A gimmick of a lot of companies (and I hate to say it, but Capcom in particular) has been re-hashing titles, releasing them on different systems, or coming up with goofy packaging ideas (ala Halo 3, or every Working Designs game ever made; may they rest in peace). And it pisses me off. It's like going to the movies and getting bombarded by shitty, "made in China" figurines of some ugly pirate asshole. I wanted the content of the movie, not some toy that will melt on the dashboard and kill me with the fumes. What does any of this bullshit have to do with anything? Well, I'll shut the fuck up and tell you!
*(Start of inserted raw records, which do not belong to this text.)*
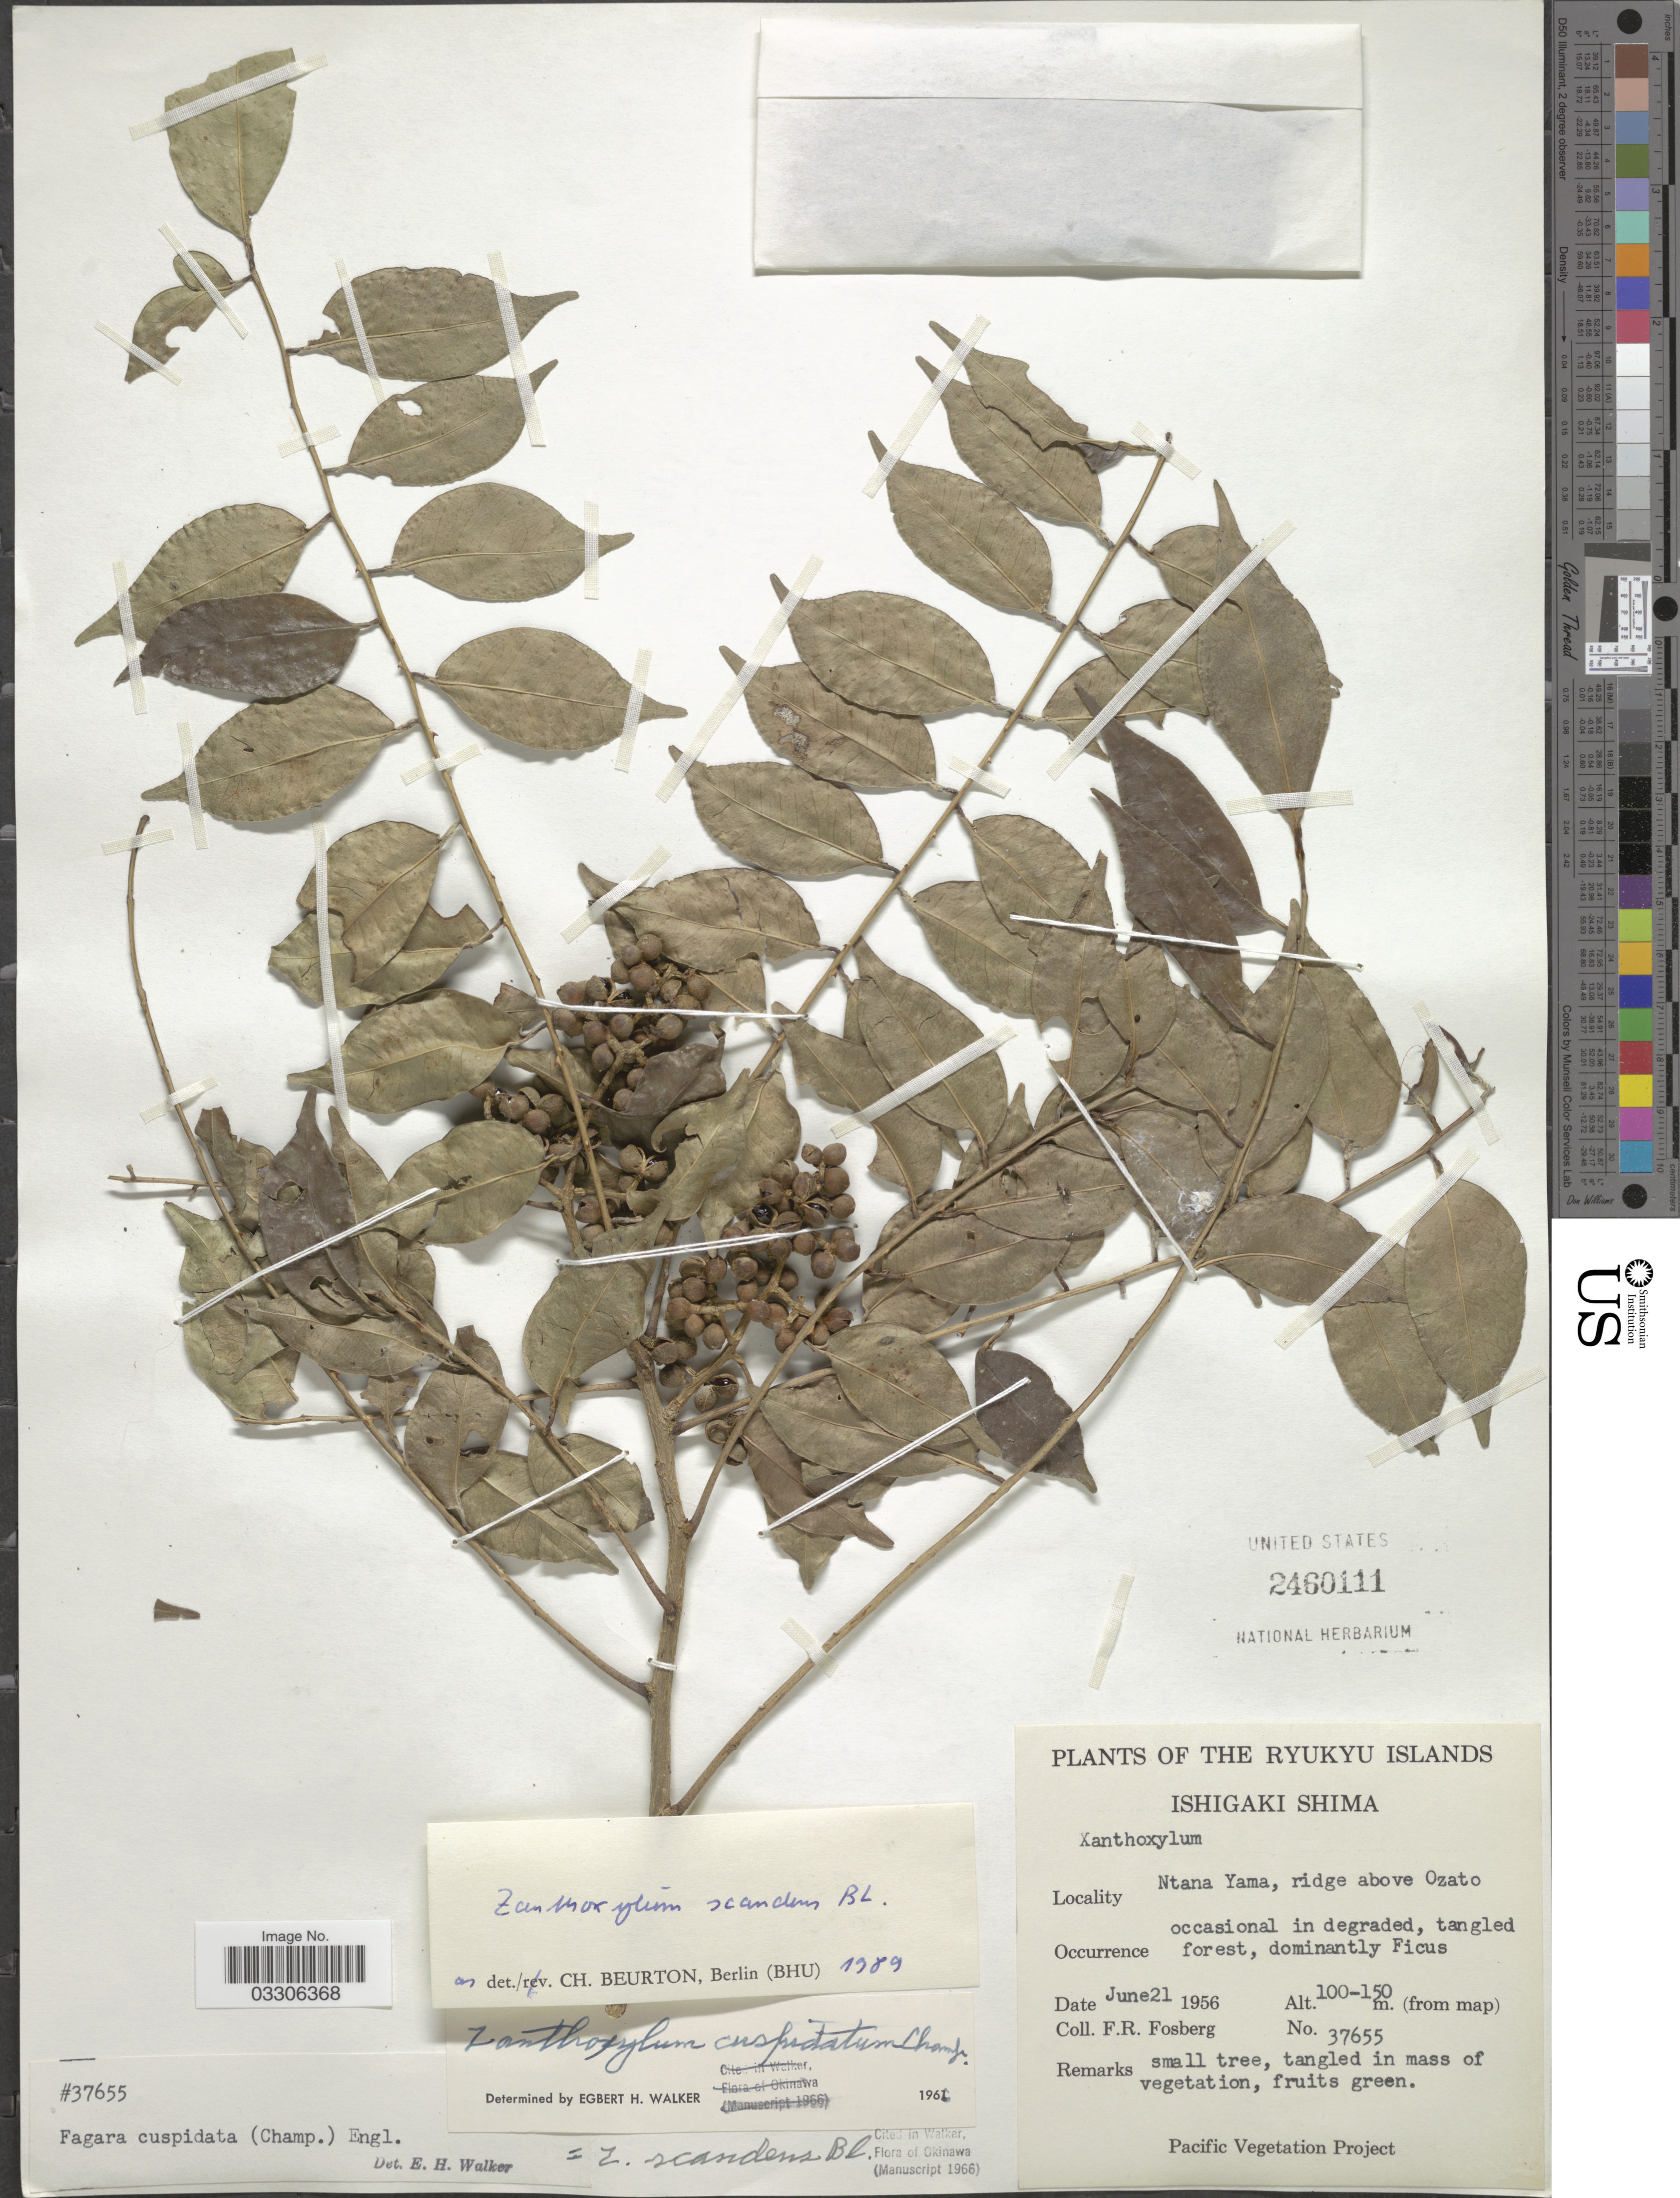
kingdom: Plantae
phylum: Tracheophyta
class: Magnoliopsida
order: Sapindales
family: Rutaceae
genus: Zanthoxylum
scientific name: Zanthoxylum scandens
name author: Blume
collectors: F. R. Fosberg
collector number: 37655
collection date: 1956-06-21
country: Japan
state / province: Okinawa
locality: The Ryukyu Islands. Ishigaki Shima. Ntana Yama, ridge above Ozato.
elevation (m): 100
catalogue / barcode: US 2460111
This game isn't a re-hash. This game isn't some ploy to crank out a few more copies because it just barely made Greatest Hits. This is a "Thank You" from the most fan-oriented company in the industry. If there are any fans in existence more rabid than Capcom fans, they're probably football fans and will die from alcohol poisoning or choking on chicken wings. And Capcom listens! They certainly do! What makes this game great, not a re-hash, and certainly worth the measley 20 bucks it costs?

First, you get to play as Dante's cold and calculating brother, Virgil. Not a pallette swap, not a watered-down Dante, but a sword-spewing Death Machine who can cut demons into little itty-bitty chunks of evil. Playing as this guy is like playing as Hien from Strider 2 - bucking fusted in the extreme. Every move you see Virgil do to you in Story Mode is at your disposal in some form. Death Orbs? Yup. Shooting swords? Yup. Wicked flippy-kick with the Beowulf gauntlets? YES! Believe it already; this guy kicks more ass than a machine gun that shoots out N64 wrestling games. He even gets his own remixed versions of "Taste the Blood" and "Cross the line" for combat. As a final dash of spice, Virgil gets three weapons he can switch between any time in combat.
Personally, my favorite is easily the Beowulf gauntlets, as the damage output from these is enough to turn most enemies to mush in no time flat.

Secondly, and taking a cue from DMC2, which will henceforth be referred to as "He who has no name", comes the bitchin' "Bloody Palace" mode. It's essentially a survival mode, where the more floors you go up the higher the difficuly level becomes. DMC3 fans will be pleased to note that this mode is stupid-good for getting Red Orbs (which buy everything). Also, it's a great place to practice combos and bone up on your footwork. Did I mention it's kind of tough to beat all 9999 floors? Oh. By the way, it's tough to beat all 9999 floors.

And my personal favorite, is the addition of a Turbo Mode. TURBO! It's like Street Fighter, without some asshole Gigaton Punching you into oblivion! Everything is sped up by about 30%, with NO FRAME LOSS! NO FRAME LOSS! This means it still looks slicker than snot off a windshield! And it's fast, making it harder, making your adrenaline go higher, making your hands twich in joyous anticipation of the next frenzied, stylized melee!!!

And if none of that has won you over, then think of it this way - the game is twenty dollars. NEW. And if you don't own DMC3, then buy this. If you don't, you're fucking stupid. And if you're offended by that, then you're fucking stupid. If it offends you, chances are it applies to you. So stop being stupid and buy this game.